Browsing articles by Upfromflames - [previous] :: [next]

image 18573

I am an educator amateur historian who is working to answer this question for a Summer exhibition at the Brooklyn Historical Society.

So the question is, why did the flames rise up the early 1970's to claim over 15% of the housing stock, spread fear and uncertainty, and lead to a 30% population reduction, from which it took a decade to recover?

What do you think?

Hint: There is not one answer

This article has been viewed 3531 times in the last 47 months


pierre: 21st Feb 2007 - 10:43 GMT

i lived on the corner of Evergreen and Dekalb in the mid 70's. i remember a fire on the opposite corner that took down the whole Dekalb side of the block, something like 10 buildings gone overnight. all the bulidings were attached and mostly wood framed so they burned pretty quickly and no way to stop the fire. the city was also in financial trouble and personally I don't think the city cared. it took alot longer than 10 yrs to rebuild but this was happening in the Bronx as well from what I remember. blocks and blocks of burnt down buildings and empty lots but nobody cared we were only poor blacks and hispanics with no voice.

Brad: 21st Feb 2007 - 18:27 GMT

$$$. Insurance money was a major motivating factor among other problems at the time, in NYC, and in other major cities like Chicago. At least that's what I've read about time and time again, as I wasnt' alive then, nor have I ever lived in New York City. You might be interested in the book "Report from Engine Co. 82" by Dennis Smith. It was written in the '70's while he was working out of Engine 82/Ladder 31 on Intervale Avenue (at Freeman St.) in the Bronx. Also, this site fdnewyork.com/fdnystat.asp has statistics from 1960-1995, so you can really see the increase in fires starting in the late '60s.

Are there still areas that look as bad as they did back then? Last time I was in NYC (November 2005) I went up to the Bronx to in the area of the Engine 82 firehouse and the area looked rough, but much much better than I imagined from stories I had heard.

Peter: 21st Feb 2007 - 19:18 GMT

this is a pretty thought provoking topic, and definitely one that prompted me to also think of the ...

check this:

en.wikipedia.org/wiki/The_Bronx#The_Bronx_in_the_movies

apparently, it had alot to do with arson-for-insurance fraud... which would certainly parallel with the fiscal crisis that was going through, as a whole, in the 1970s.

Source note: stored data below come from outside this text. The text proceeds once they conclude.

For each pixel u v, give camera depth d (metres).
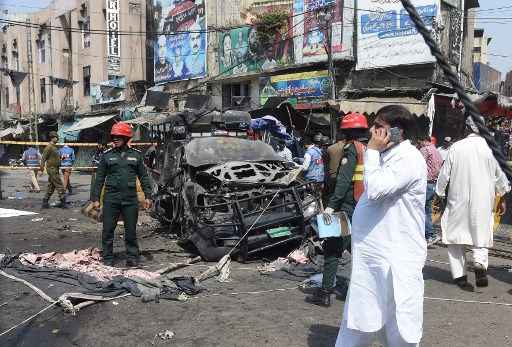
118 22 26.73
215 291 5.52
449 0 17.14
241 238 6.77
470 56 21.19
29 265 6.28
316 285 5.61
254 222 6.84
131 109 23.98
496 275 6.35
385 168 2.98
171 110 23.53
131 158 6.62
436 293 5.54
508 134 13.43
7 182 19.62
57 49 33.22
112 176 6.54
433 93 14.45
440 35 15.98
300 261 6.63
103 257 6.64
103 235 6.62
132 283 5.43
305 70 18.34
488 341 4.17
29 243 8.02
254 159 8.48
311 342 4.09
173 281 5.67
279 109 16.12
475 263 5.75
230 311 4.83
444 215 5.91
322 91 17.50
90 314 4.72
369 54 16.47
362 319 3.07
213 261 6.91
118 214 6.64
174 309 4.88
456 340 4.19
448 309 4.98
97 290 5.27
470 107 1.64
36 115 31.66
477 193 5.60
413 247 2.99
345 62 17.08
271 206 7.07
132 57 27.17
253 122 13.68
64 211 11.56
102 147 16.33
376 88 16.44
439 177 5.93
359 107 15.05
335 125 15.79
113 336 4.24
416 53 15.45
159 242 8.23
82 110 30.73
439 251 7.68
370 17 16.34
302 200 7.51
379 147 3.02
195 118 10.32
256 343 4.07
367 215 3.11
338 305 5.03
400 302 2.90
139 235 8.80
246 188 7.39
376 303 3.04
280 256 7.21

heres another good site that briefly mentions arson in in the 70s:
www.forgotten-ny.com/STREET%20SCENES/bushwick/bushwick.html

one more:
www.dailykos.com/story/2006/5/4/13240/72973

upfromflames: 23rd Feb 2007 - 13:10 GMT

I want to thank you all for your links, especially the fire statistics from Brad. And Pierre, you know well that you are not alone in your experience, in Bushwick, or in NYC. And you are also at least partly right.

Arson was indeed a major contributor to fires at the time, whether on the part of landlords for insurance return or welfare recipients--signs hanging in welfare offices told them in English and Spanish: “The only way to get housing priority is if you are burned out by fire”.

There was also crimes of passion or revenge. If you wanted to get back at someone, it was much easier to burn them out than hurt them personally--even though it hurt so many others.

At the blurrier end of intentional fires, there were those started by kids with nothing better to do. During the 1970's, there were no youth groups in Bushwick, and the vacant building fires were worst in the afternoon.

But that begs a bigger question: how did it get to this point, where landlords had to burn to turn a profit, where welfare families had to risk death to get a better place to live, where kids had nothing better to do than put others lives at risk?

Peter: 23rd Feb 2007 - 14:39 GMT

you know, i just remembered this post. interesting. so what of this exhibition at the historical society? let us know the details as it develops, as i, for one, would like to check it out...

upfromflames: 23rd Feb 2007 - 17:19 GMT

Well, the show is called Up From Flames: Mapping the Recovery of Bushwick 1977-2007

Its focussed on the redelevelopment of Bushwick, as a success of urban planning. Much of the work is being carried out by the Academy for Urban Planning, which is located in Bushwick. They are examining developmental indicators (financial, demographic, construction and remediation) and mapping them out with Geographic Information Systems (GIS) mapping. It is at the same time a unit of study, a public exhibition, and (down the line) a tool to create material for an urban planning curriculum at the school.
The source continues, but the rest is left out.